Ntp Time Servers for Precision Timing

By: David Evans

Network Time Protocol, or NTP as it is most commonly known, provides a mechanism to synchronise the time of computer devices and other network infrastructure. The protocol was originally developed for the Linux operating system by Dr D Mills of the University of Delaware. For more than two decades, NTP has provided time synchronisation of critical devices on the Internet making it one of the oldest protocols still in continuous operation. This article provides a brief overview of NTP and some of the technical phrases used in computer timing.

NTP was originally developed to solve the requirement of synchronisation of critical time processes across the Internet.

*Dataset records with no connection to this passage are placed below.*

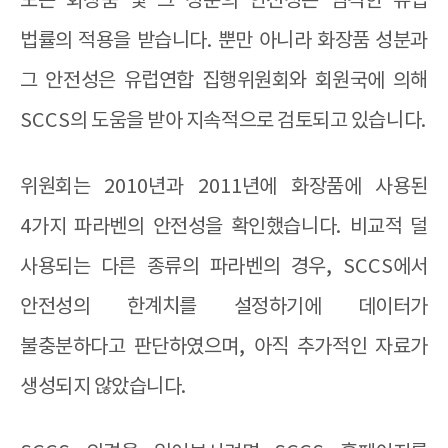
모든 화장품 및 그 성분의 안전성은 엄격한 유럽
법률의 적용을 받습니다
.
뿐만 아니라 화장품 성분과
그 안전성은 유럽연합 집행위원회와 회원국에 의해
SCCS
의 도움을 받아 지속적으로 검토되고 있습니다
.
위원회는
2010
년과
2011
년에 화장품에 사용된
4
가지 파라벤의 안전성을 확인했습니다
.
비교적 덜
사용되는 다른 종류의 파라벤의 경우
, SCCS
에서
안전성의 한계치를 설정하기에 데이터가
불충분하다고 판단하였으며
,
아직 추가적인 자료가
생성되지 않았습니다
.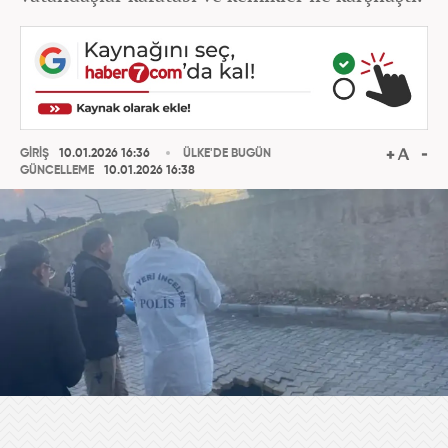
GİRİŞ
10.01.2026 16:36
ÜLKE'DE BUGÜN
GÜNCELLEME
10.01.2026 16:38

The Network Time Protocols primary platform is the LINUX operating system. NTP is provided under the GNU public licence; however, it has also been sucessfully ported to the Windows operating system. NTP is most widely used on LINUX as many of the algorithms needed to provide precise time are embedded into its kernel.

NTP utilises the UDP (User Data-gram Protocol) over TCP/IP. NTP messages are communicated using UDP port 23, which is reserved solely for the use of NTP traffic. The protocol basically consists of a number of fields, which specify: clock-offset, round-trip delay and dispersion relative to a precise time source. The information stored in each NTP packet allow a network time client to accurately synchronise time with a NTP server.

NTP is a structured protocol that operates in a hierarchical manner. At the top of the tree, a primary time reference is known as a stratum 1 time server. Servers that synchronise to a stratum 1 server are known as stratum 2 servers and so on down each level of the hierarchy. As the stratum increases, so generally precision decreases.

Over a number of years NTP has been enhanced to operate with a plethora of precision hardware clock devices, or reference clocks. NTP reference clocks are available for GPS hardware and also many of the National Radio Time and Frequency standards such as MSF, DCF-77 and WWVB. A number of third-party timing hardware manufacturers have installed precision crystals into their reference clocks to provide an accurate backup timing reference,.

A spin-off of the NTP protocol is SNTP or Simple Network Time Protocol, which is basically as the name implies, a simplified version of NTP. SNTP is generally used in small low-powered computing devices such as micro-controllers. It allows low-powered devices the ability to synchronise time to NTP servers over a network.

To summarise, NTP is a long-standing and widely used protocol for synchronising time between time critical processes. It has a straightforward hierarchical structure that allows synchronisation of large numbers of network time clients. For applications that require critical timing, NTP provides a de-facto standard solution.